My Threadneedle Street mole in a pink coat took up umpiring when creaking knees ended his career as the Bank of England’s medium-paced trundler, and was a great admirer of Mervyn King’s off-spin. So he was horrified to learn that cricket has been banished from this year’s Governor’s Day programme at the Bank’s Roehampton sports ground. Official word is that this was not Governor Carney’s diktat, but the result of the hockey-playing Canadian’s decision to allow staff to pick the sports they prefer: rounders and football came out top. My man rings from a betting shop in Cornhill to say he’s not convinced; he fears this may be another of Mrs Carney’s green initiatives, and that the pitch is in danger of being given over to organic allotments.

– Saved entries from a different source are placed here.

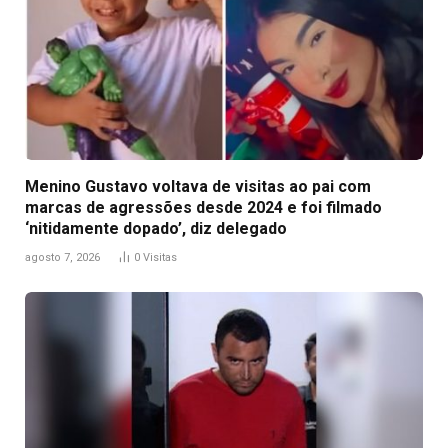
Menino Gustavo voltava de visitas ao pai com
marcas de agressões desde 2024 e foi filmado
‘nitidamente dopado’, diz delegado
agosto 7, 2026
0
Visitas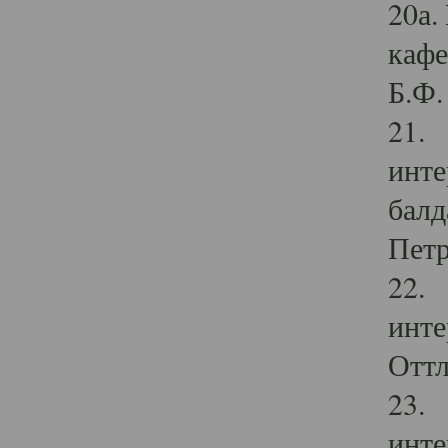
20а.
кафе
Б.Ф. 
21. 
инте
балд
Петр
22. 
инте
Оттл
23. 
инте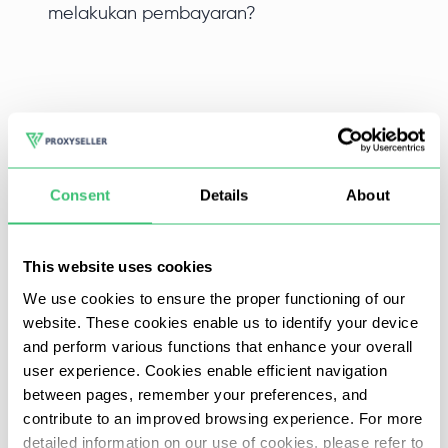
melakukan pembayaran?
Tidak ada yang menolak jika bisa dapat kripto hanya
dari main game saja dan hal inilah yang ditawarkan oleh
Alien Worlds! Dengan menggunakan server proxy untuk
Consent
Details
About
Alien Worlds, Anda mendapatkan opsi untuk
meningkatkan penghasilan secara signifikan beberapa
This website uses cookies
kali lipat.
We use cookies to ensure the proper functioning of our
website. These cookies enable us to identify your device
and perform various functions that enhance your overall
Mengapa proxy dibutuhkan untuk
user experience. Cookies enable efficient navigation
Alien Worlds
between pages, remember your preferences, and
contribute to an improved browsing experience. For more
detailed information on our use of cookies, please refer to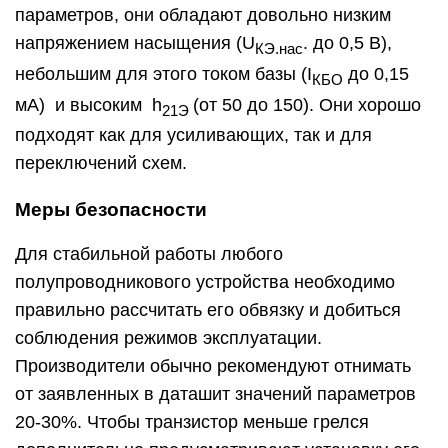
параметров, они обладают довольно низким
напряжением насыщения (U
. до 0,5 В),
КЭ.нас
небольшим для этого током базы (I
до 0,15
КБ
O
мА) и высоким h
(от 50 до 150). Они хорошо
21Э
подходят как для усиливающих, так и для
переключений схем.
Меры безопасности
Для стабильной работы любого
полупроводникового устройства необходимо
правильно рассчитать его обвязку и добиться
соблюдения режимов эксплуатации.
Производители обычно рекомендуют отнимать
от заявленных в даташит значений параметров
20-30%. Чтобы транзистор меньше грелся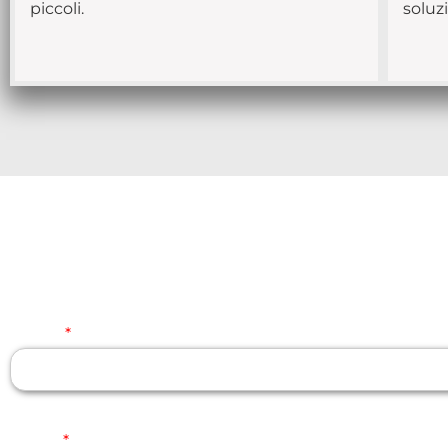
piccoli.
soluz
Contattaci per avere maggiori infor
Nome
*
Nome
Email
*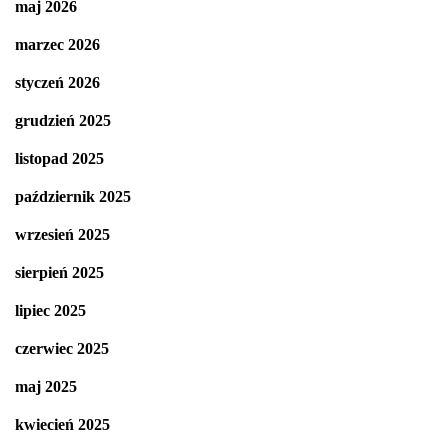
maj 2026
marzec 2026
styczeń 2026
grudzień 2025
listopad 2025
październik 2025
wrzesień 2025
sierpień 2025
lipiec 2025
czerwiec 2025
maj 2025
kwiecień 2025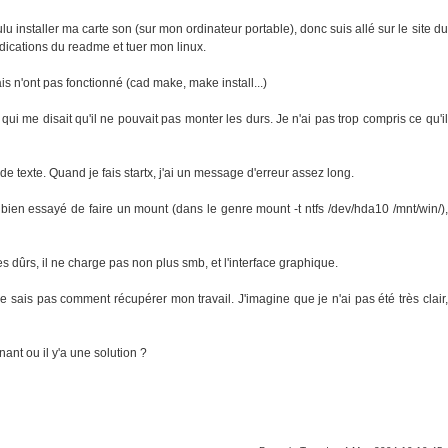
lu installer ma carte son (sur mon ordinateur portable), donc suis allé sur le site du
indications du readme et tuer mon linux.
ais n'ont pas fonctionné (cad make, make install...)
 qui me disait qu'il ne pouvait pas monter les durs. Je n'ai pas trop compris ce qu'il
de texte. Quand je fais startx, j'ai un message d'erreur assez long.
 bien essayé de faire un mount (dans le genre mount -t ntfs /dev/hda10 /mnt/win/),
es dûrs, il ne charge pas non plus smb, et l'interface graphique.
ne sais pas comment récupérer mon travail. J'imagine que je n'ai pas été très clair,
nt ou il y'a une solution ?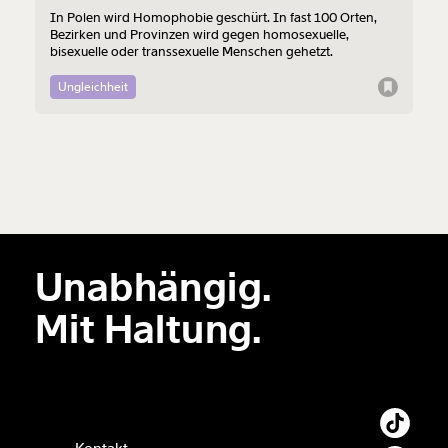
In Polen wird Homophobie geschürt. In fast 100 Orten,
Bezirken und Provinzen wird gegen homosexuelle,
bisexuelle oder transsexuelle Menschen gehetzt.
Ungleichheit
Unabhängig.
Mit Haltung.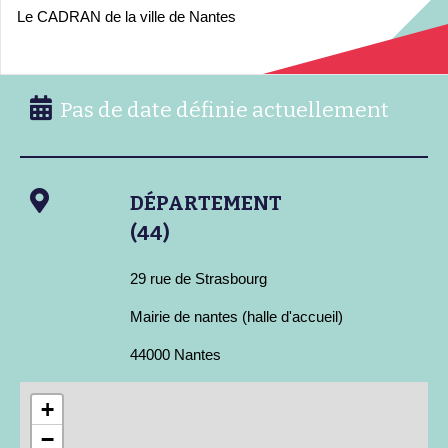
Le CADRAN de la ville de Nantes
Pas de date définie actuellement
DÉPARTEMENT
(44)
29 rue de Strasbourg
Mairie de nantes (halle d'accueil)
44000 Nantes
+
−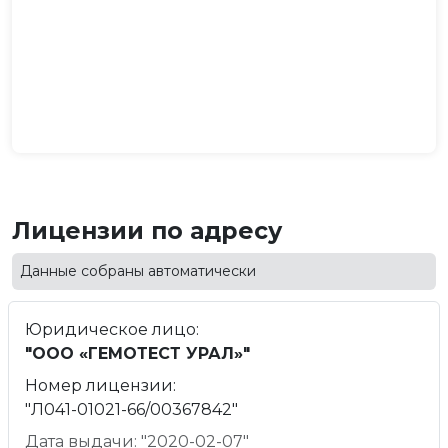
Лицензии по адресу
Данные собраны автоматически
Юридическое лицо:
"ООО «ГЕМОТЕСТ УРАЛ»"
Номер лицензии:
"Л041-01021-66/00367842"
Дата выдачи: "2020-02-07"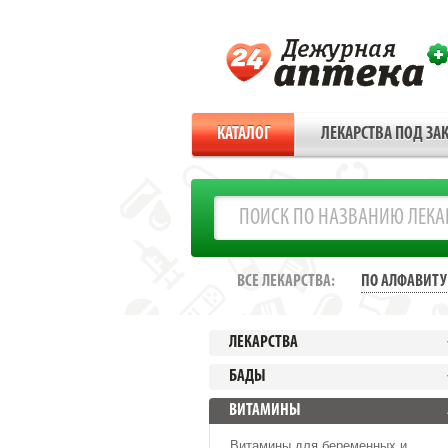
КАТАЛОГ
ЛЕКАРСТВА ПОД ЗАК
ВСЕ ЛЕКАРСТВА:
ПО АЛФАВИТУ
ЛЕКАРСТВА
БАДЫ
ВИТАМИНЫ
Витамины для беременных и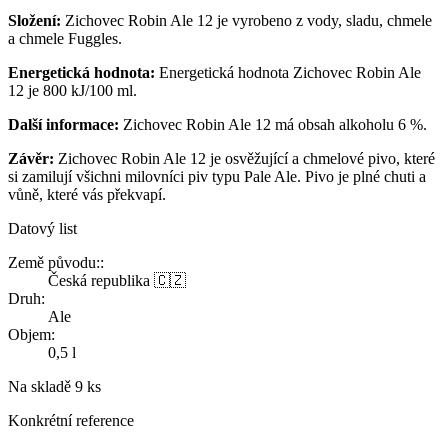
Složení:
Zichovec Robin Ale 12 je vyrobeno z vody, sladu, chmele
a chmele Fuggles.
Energetická hodnota:
Energetická hodnota Zichovec Robin Ale
12 je 800 kJ/100 ml.
Další informace:
Zichovec Robin Ale 12 má obsah alkoholu 6 %.
Závěr:
Zichovec Robin Ale 12 je osvěžující a chmelové pivo, které
si zamilují všichni milovníci piv typu Pale Ale. Pivo je plné chuti a
vůně, které vás překvapí.
Datový list
Země původu::
Česká republika 🇨🇿
Druh:
Ale
Objem:
0,5 l
Na skladě
9 ks
Konkrétní reference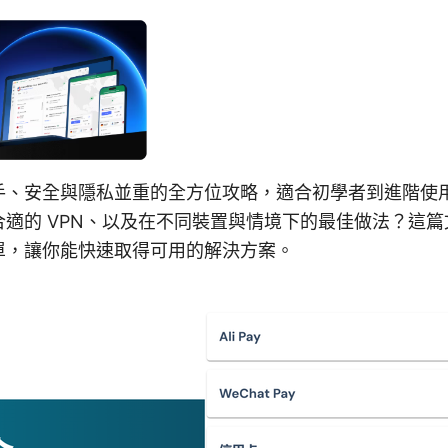
手、安全與隱私並重的全方位攻略，適合初學者到進階使
適的 VPN、以及在不同裝置與情境下的最佳做法？這
單，讓你能快速取得可用的解決方案。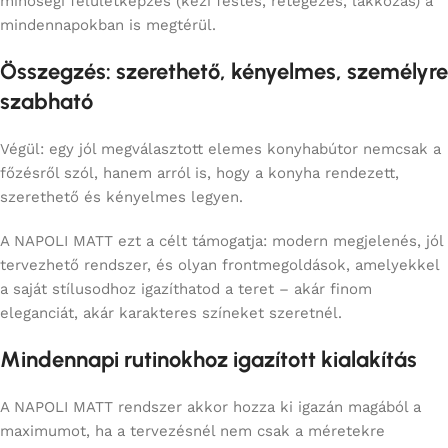
minőségi felületképzés (kézi festés, rétegezés, lakkozás) a
mindennapokban is megtérül.
Összegzés: szerethető, kényelmes, személyre
szabható
Végül: egy jól megválasztott elemes konyhabútor nemcsak a
főzésről szól, hanem arról is, hogy a konyha rendezett,
szerethető és kényelmes legyen.
A NAPOLI MATT ezt a célt támogatja: modern megjelenés, jól
tervezhető rendszer, és olyan frontmegoldások, amelyekkel
a saját stílusodhoz igazíthatod a teret – akár finom
eleganciát, akár karakteres színeket szeretnél.
Mindennapi rutinokhoz igazított kialakítás
A NAPOLI MATT rendszer akkor hozza ki igazán magából a
maximumot, ha a tervezésnél nem csak a méretekre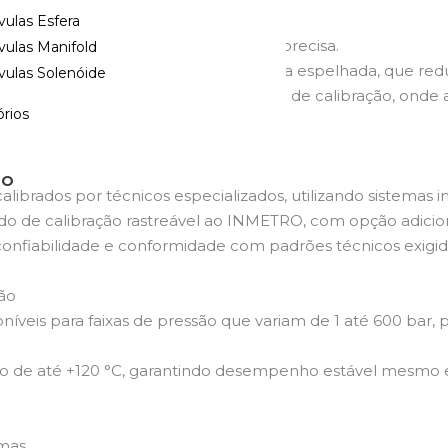
xe
vulas Esfera
erecer leitura clara e extremamente precisa.
vulas Manifold
 em preto e/ou vermelho e inclui faixa espelhada, que redu
vulas Solenóide
mportante em aplicações laboratoriais e de calibração, onde 
rios
TO
librados por técnicos especializados, utilizando sistemas i
 de calibração rastreável ao INMETRO, com opção adiciona
confiabilidade e conformidade com padrões técnicos exigido
ão
veis para faixas de pressão que variam de 1 até 600 bar,
o de até +120 °C, garantindo desempenho estável mesmo 
emas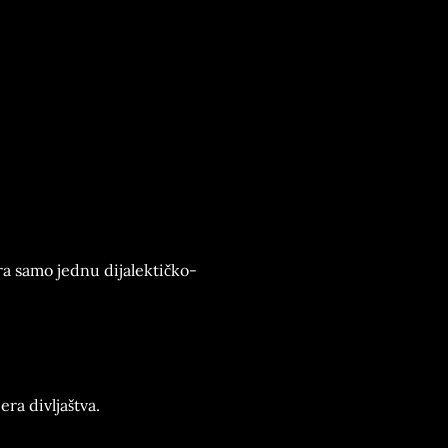
ra samo jednu dijalektičko-
era divljaštva.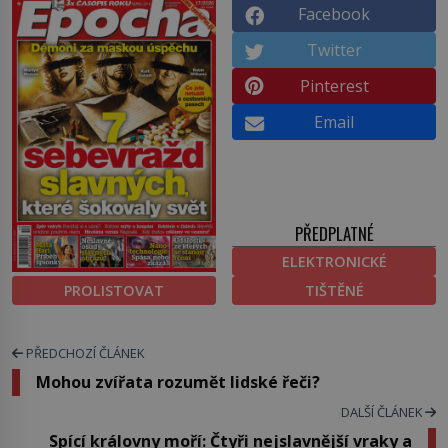
Facebook
Twitter
Pinterest
Email
PŘEDPLATNÉ
ELEKTRONICKÉ
PROLISTOVAT
TIŠTĚNÉ
PŘEDCHOZÍ ČLÁNEK
Mohou zvířata rozumět lidské řeči?
DALŠÍ ČLÁNEK
Spící královny moří: Čtyři nejslavnější vraky a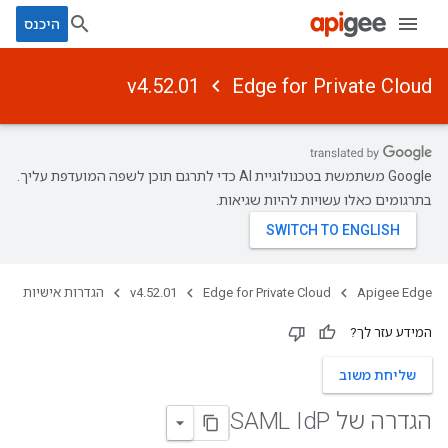
היכנס
v4.52.01
Edge for Private Cloud
‫Google משתמשת בטכנולוגיית AI כדי לתרגם תוכן לשפה המועדפת עליך.
בתרגומים כאלו עשויות להיות שגיאות.
Apigee Edge
Edge for Private Cloud
v4.52.01
הגדרות אישיות
המידע עזר לך?
שליחת משוב
הגדרה של SAML Id
P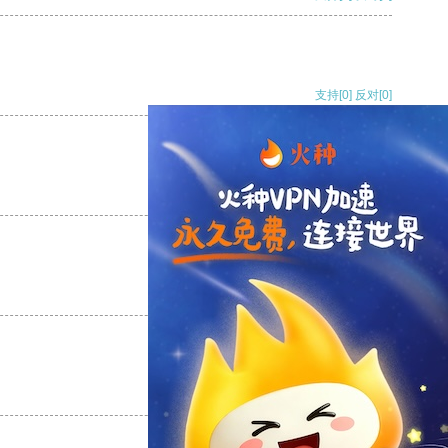
支持
[0]
反对
[0]
支持
[0]
反对
[0]
支持
[0]
反对
[0]
支持
[0]
反对
[0]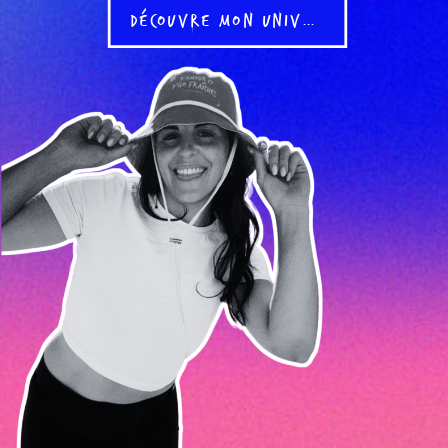
DÉCOUVRE MON UNIVERS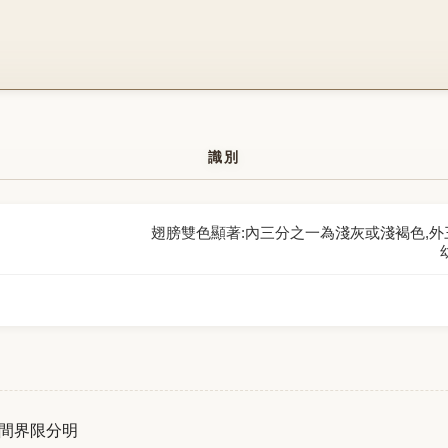
識別
翅膀雙色顯著:內三分之一為淺灰或淺褐色,
間界限分明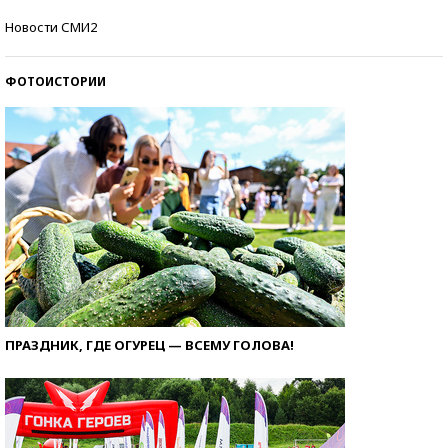
Кто изобрел средства связи?
Новости СМИ2
ФОТОИСТОРИИ
ПРАЗДНИК, ГДЕ ОГУРЕЦ — ВСЕМУ ГОЛОВА!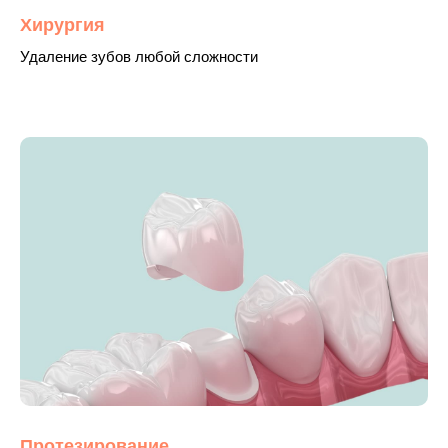
Хирургия
Удаление зубов любой сложности
Протезирование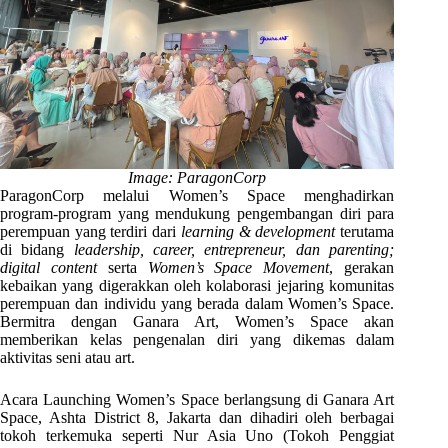
Image: ParagonCorp
ParagonCorp melalui Women’s Space menghadirkan
program-program yang mendukung pengembangan diri para
perempuan yang terdiri dari
learning & development
terutama
di bidang
leadership, career, entrepreneur, dan parenting;
digital content
serta
Women’s Space Movement
, gerakan
kebaikan yang digerakkan oleh kolaborasi jejaring komunitas
perempuan dan individu yang berada dalam Women’s Space.
Bermitra dengan Ganara Art, Women’s Space akan
memberikan kelas pengenalan diri yang dikemas dalam
aktivitas seni atau art.
Acara Launching Women’s Space berlangsung di Ganara Art
Space, Ashta District 8, Jakarta dan dihadiri oleh berbagai
tokoh terkemuka seperti Nur Asia Uno (Tokoh Penggiat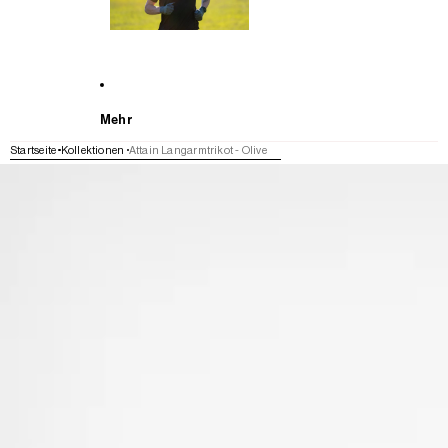
Mehr
Startseite
Kollektionen
Attain Langarmtrikot - Olive
WEITER ZU DEN PRODUKTINFORMATIONEN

Bank sportsmen turning in their graves must include former governor and Kent CCC president Robin Leigh-Pemberton, and directors Sir George Abell (capped 75 times for Worcestershire) and J.G.W. Davies, who at Cambridge in 1934 became one of only seven bowlers ever to take Bradman’s wicket for a duck. If Carney’s real concern is that he doesn’t want to show his ignorance of the game, then next year he should emulate another past governor, Gordon Richardson, who reinforced his image as a grandee above the fray by declaring himself non-playing captain of his own XI and sending the great Test player Tom Graveney to bat in his place. I hear Kevin Pietersen has time on his hands, Governor: he could be the answer to your embarrassment.